RECORDS SHOWN -
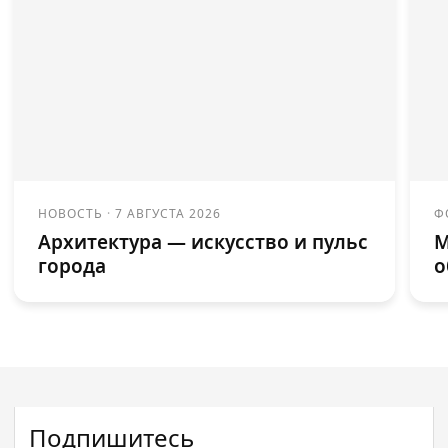
НОВОСТЬ
·
7 АВГУСТА 2026
Ф
Архитектура — искусство и пульс
М
города
о
Подпишитесь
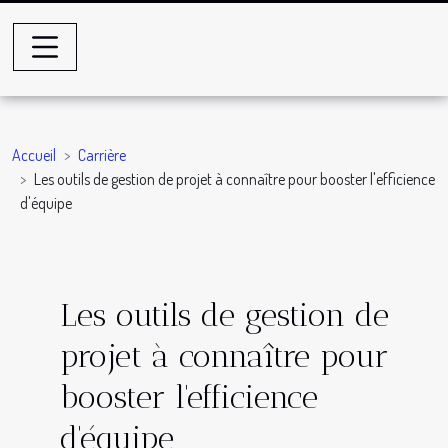
Accueil
Carrière
Les outils de gestion de projet à connaître pour booster l'efficience
d'équipe
Les outils de gestion de
projet à connaître pour
booster l'efficience
d'équipe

WORK REQUIRED - Please rewrite the text of these rows with "Carrière" changed to "Emploi" and nothing else altered, leaving out the pictures.

EXPECTED ANSWER -
НОВОСТЬ
·
7 АВГУСТА 2026
Ф
Архитектура — искусство и пульс
М
города
о
Подпишитесь
Accueil
Emploi
Les outils de gestion de projet à connaître pour booster l'efficience
d'équipe
Les outils de gestion de
projet à connaître pour
booster l'efficience
d'équipe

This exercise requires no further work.